▶ TEXT SEGMENT

Gho sarota re ---> Re komace sarota
human feed 1SG ---> 1SG get feed
Spoiler:
(yes, this is very English, but at least it's natural & could've been developed naturally, so "Coincedence? - I think IS")
But you can't do the same trick to turn "She makes an instrument" into "An instrument is made by her" (because there's no "by" or anything similar that expresses "by" in this context):

Sea jerma sonoka -x-> *Sonoka komace jerma ??! sei
3SG.FEM create tool -x-> *tool get create by(?) 3SG.FEM

So remember - in Proto-Pehian nothing can stop the SVO.
But the passive constructions you were talking about-..!
They still obey the almighty SVO. They just always lack an object, that's it. Look:
Re komace sarota
|  |_____| |____|
S   V    V

The order of all words relater to the noun are:
<Adpositions> <Numbers> <Demonstratives> <Noun> <Adjectives> <Possessors> <Relative clauses>
The sentence that fully illustrates this order:
Thi lei zhe den opo-no re-la zhe sejo doj-io thi barko otoki-jo.

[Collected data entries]
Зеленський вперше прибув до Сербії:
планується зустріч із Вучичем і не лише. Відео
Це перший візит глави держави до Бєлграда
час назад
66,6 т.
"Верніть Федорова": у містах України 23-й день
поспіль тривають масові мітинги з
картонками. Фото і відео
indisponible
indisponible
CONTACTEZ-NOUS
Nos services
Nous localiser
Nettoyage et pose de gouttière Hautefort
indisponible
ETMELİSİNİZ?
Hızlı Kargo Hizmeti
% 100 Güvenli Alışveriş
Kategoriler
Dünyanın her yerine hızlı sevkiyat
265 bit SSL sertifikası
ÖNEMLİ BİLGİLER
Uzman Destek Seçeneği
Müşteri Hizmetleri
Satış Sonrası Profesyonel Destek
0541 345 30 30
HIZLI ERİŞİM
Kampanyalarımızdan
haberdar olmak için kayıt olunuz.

...

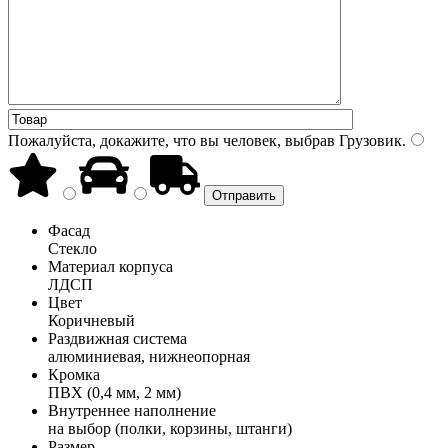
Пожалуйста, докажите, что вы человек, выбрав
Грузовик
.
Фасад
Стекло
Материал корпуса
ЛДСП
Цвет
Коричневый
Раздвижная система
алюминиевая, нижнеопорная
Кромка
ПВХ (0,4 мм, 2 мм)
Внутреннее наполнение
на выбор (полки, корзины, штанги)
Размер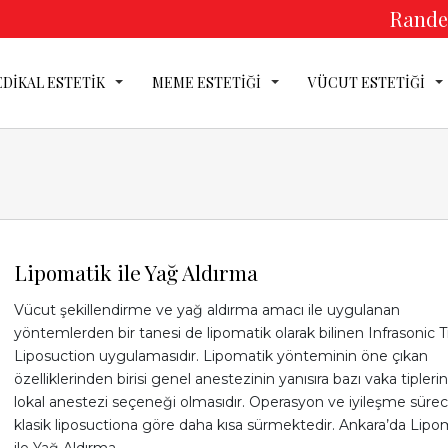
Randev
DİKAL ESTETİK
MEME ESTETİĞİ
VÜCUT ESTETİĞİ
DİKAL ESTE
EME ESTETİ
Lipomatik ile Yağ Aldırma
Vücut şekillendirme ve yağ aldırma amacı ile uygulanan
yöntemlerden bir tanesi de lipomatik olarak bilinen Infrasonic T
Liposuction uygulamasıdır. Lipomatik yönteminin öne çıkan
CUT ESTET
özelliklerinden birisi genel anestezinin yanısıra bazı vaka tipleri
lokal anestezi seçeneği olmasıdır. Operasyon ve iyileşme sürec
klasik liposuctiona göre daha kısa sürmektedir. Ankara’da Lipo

==

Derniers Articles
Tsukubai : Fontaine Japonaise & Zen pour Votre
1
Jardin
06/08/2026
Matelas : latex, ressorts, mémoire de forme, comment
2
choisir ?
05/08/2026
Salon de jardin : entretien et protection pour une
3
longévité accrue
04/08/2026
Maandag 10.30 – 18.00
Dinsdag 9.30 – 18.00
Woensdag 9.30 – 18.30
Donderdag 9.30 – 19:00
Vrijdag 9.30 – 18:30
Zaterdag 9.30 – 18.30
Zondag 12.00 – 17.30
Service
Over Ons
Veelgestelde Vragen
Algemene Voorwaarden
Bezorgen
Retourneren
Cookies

▶ WRITTEN TASK
From the Proto-Pehian grammar notes, pull out the passage starting with "Gho sarota re" and going on through "were talking about-..!", copying it word for word.

▶ EXPECTED OUTPUT
Gho sarota re ---> Re komace sarota
human feed 1SG ---> 1SG get feed
Spoiler:
(yes, this is very English, but at least it's natural & could've been developed naturally, so "Coincedence? - I think IS")
But you can't do the same trick to turn "She makes an instrument" into "An instrument is made by her" (because there's no "by" or anything similar that expresses "by" in this context):

Sea jerma sonoka -x-> *Sonoka komace jerma ??! sei
3SG.FEM create tool -x-> *tool get create by(?) 3SG.FEM

So remember - in Proto-Pehian nothing can stop the SVO.
But the passive constructions you were talking about-..!